Getting unwired

Nordic ID Morphic, a new wireless data collection terminal from Ioresource. These devices are now small, pocket-sized and ruggedised for use, can be taken ‘on the go’, and have signature capture facilities so people can sign for deliveries on the device’s screen. This can then be transmitted back to the office via 3G or GPRS or uploaded at a later date
Nordic ID Morphic, a new wireless data collection terminal from Ioresource. These devices are now small, pocket-sized and ruggedised for use, can be taken ‘on the go’, and have signature capture facilities so people can sign for deliveries on the device’s screen. This can then be transmitted back to the office via 3G or GPRS or uploaded at a later date

The worldwide growth of mobile technology is having a massive effect on the future of global retailing, where the possibilities in wireless kit and being discovered



13 October 2008

Share this post:



At the recent National Retail Federation’s (NRF) annual convention in New York, retailers were advised to ride the wave of the future – mobile coupons, bar-code readers for mobile phones and virtual worlds – to be more competitive. “These technologies are going to change the way you interact with your customer, they’re going to change the way people shop, they’re going to change the way you manage your brands,” said Giff Constable, general manager at Electric Sheep Co.

Interestingly, the US retail industry is behind compared with its Asian counterparts. For instance, Japanese shoppers can scan food items via the barcode reader included in their mobile phones so they can easily check the freshness of the product. Currently, most retailers are focusing on the improvements of basic technologies such as cash registers and inventory management systems. So where does that leave Ireland?

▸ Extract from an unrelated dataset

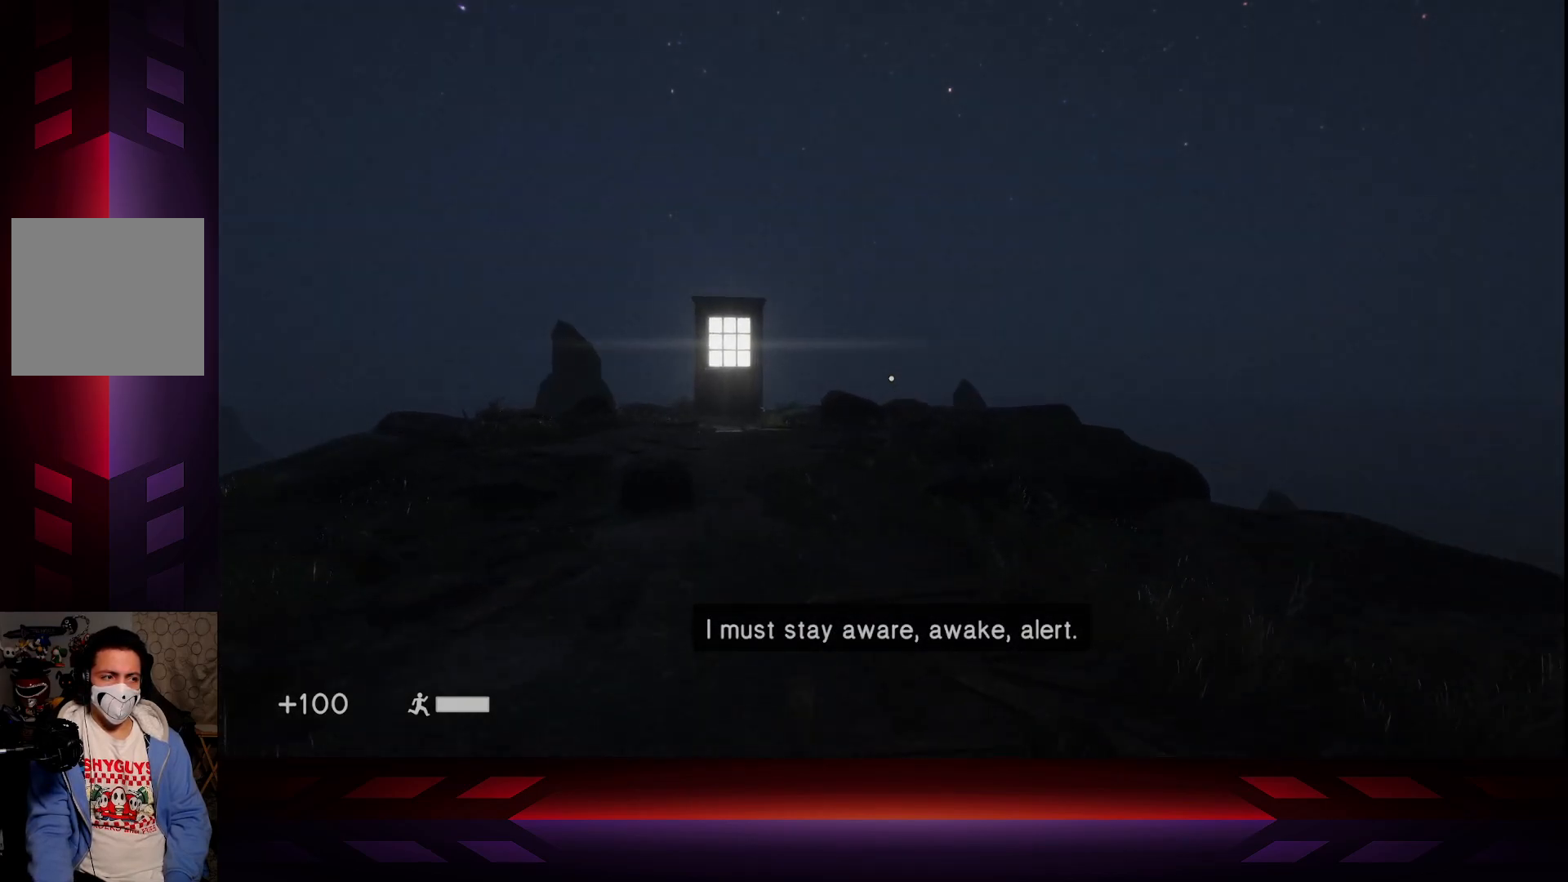
{"buttons": [], "left_stick": "up", "right_stick": "center", "events": []}
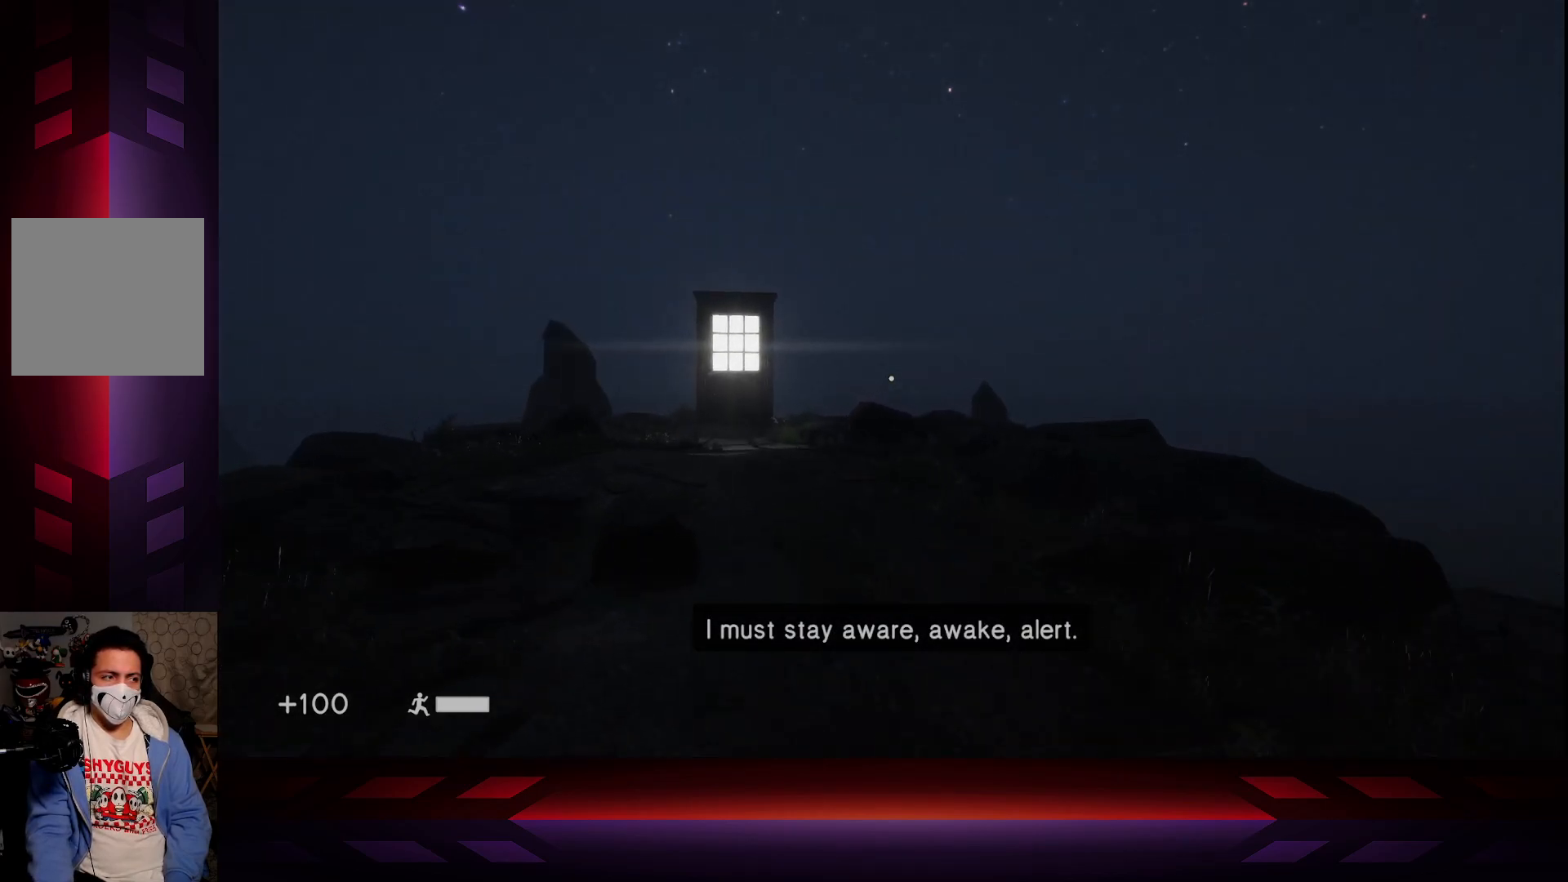
{"buttons": [], "left_stick": "up", "right_stick": "center", "events": []}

Self service keeping costs down

Veronica Sullivan, head of IT, BWG Foods Ltd, said self service for the customer is one of the fastest growing technology sectors in the marketplace and one that is exciting retailers and customers alike. Self checkout is becoming increasingly more commonplace within the market and customers are beginning to expect this service.

She said self service ‘Pay at Pump’ on the forecourt has appeared in several sites in Ireland. “We have had a very successful recent trial of this technology in Spar. With the cost of labour continuing to increase, it is important that retailers become cost effective by using technology to achieve this. There has been keen interest in adoption of electronic shelf edge labelling, biometric security, workforce management solutions, and recently there has been a rebirth of interest for in-store media advertising.”

Sullivan said the technology has had a major impact on day-to-day operations especially for retailers and suppliers because it gives them the ability to make decisions and changes as needed, saves time and improves accuracy. “In the area of stock replenishment, retailers and suppliers use these as commonplace tools when visiting the floor and the latest wireless devices show a multitude of information previously not available. Orders can be placed quicker, and ultimately dispatched sooner. Warehouse Management systems (WMS) in the warehouse would not be possible without the advances in this area.
“The availability of GPRS and 3G communications now mean the office becomes mobile and can be taken anywhere in the country quickly and easily.”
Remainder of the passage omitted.